Tesla Fremont factory 12

Rich Heley was one of Tesla’s biggest hire and quickly rose in the executive ranks of the automaker. We broke the news of his hire back in 2013 when he was still leading Alloy Engineering at Apple. Now we learn that only 3 years later, the engineer, who until recently was Vice President of Product Technology at Tesla, is now leaving for Facebook.

Bloomberg broke the news reporting that he will be joining Facebook’s new hardware development group:

“Rich Heley, who was most recently vice president of product technology at Tesla, will report to Regina Dugan, a former Google executive whom Facebook hired in April to lead Building 8. A Facebook representative confirmed Heley’s hire, declining to give additional details.
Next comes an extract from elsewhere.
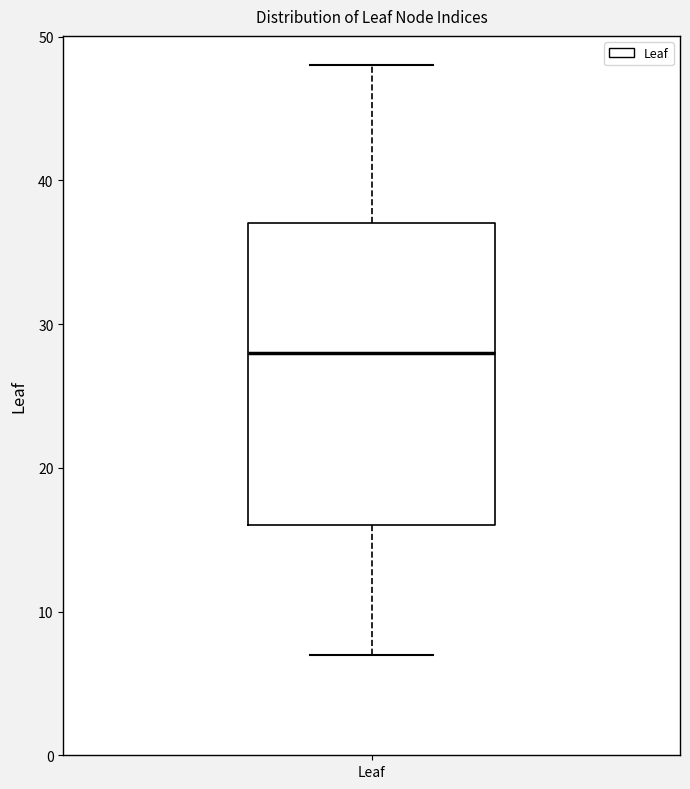

Transcribe this box plot: give where the median line is, the range the box spans, and where the two whiskers end, as read against the y-axis. The values are not printed on the chart, so give them approximately, as read against the axis.

median 28, box 16 to 37, whiskers 7 to 48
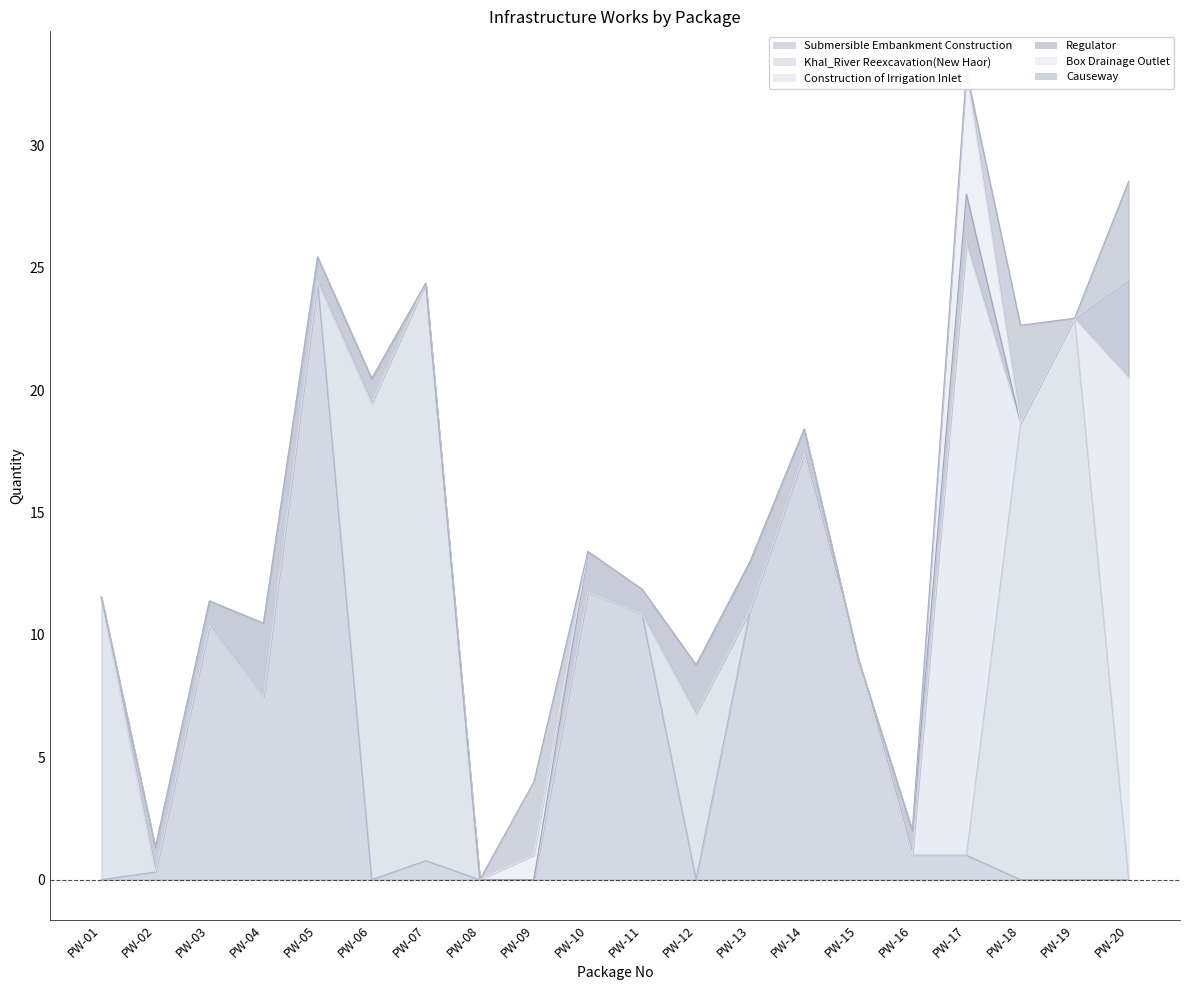

What is the difference between the Box Drainage Outlet values at PW-17 and PW-19?

5.0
Chief Executive Officer Mark Zuckerberg has said Facebook will be “investing hundreds of people and hundreds of millions of dollars” into the hardware effort over time, as he aims to increase the pace of innovation at the world’s largest social network. Building 8 specifically focuses on creating new hardware products with aggressive timelines, teaming up with universities and divisions at Menlo Park, California-based Facebook to build upon their science and software.”

According to his LinkedIn profile, Heley had a 10-year tenure at Apple before joining Tesla as Senior Director of Manufacturing Technology and quickly being promoted to Vice President. In his latest position, he was directly reporting to CEO Elon Musk.

rich heley linkedin

Interestingly, Heley was overseeing manufacturing processes and he had experience with CNC manufacturing. We discovered that earlier this year, Facebook hired several CNC programmers in Tesla’s hardware prototyping group prior to Heley joining the social network’s new hardware division.

Heley is leaving amid a restructuring of Tesla’s executive team in manufacturing. Earlier this year, the automaker hired Peter Hochholdinger, Audi’s Senior Director of Production behind the manufacturing programs of the A4, A5 and Q5 vehicles, to lead manufacturing at the company. He joined just as Josh Ensign and Greg Reichow, two top Tesla manufacturing executives, were leaving the company.

The goal is to make a reality of Tesla’s new build plan to significantly increase its annual vehicle production by 2018 to 500,000 units. Previously, Tesla was hoping to achieve the production rate in 2020, but accelerated the timeline in response to the higher than expected demand for the Model 3.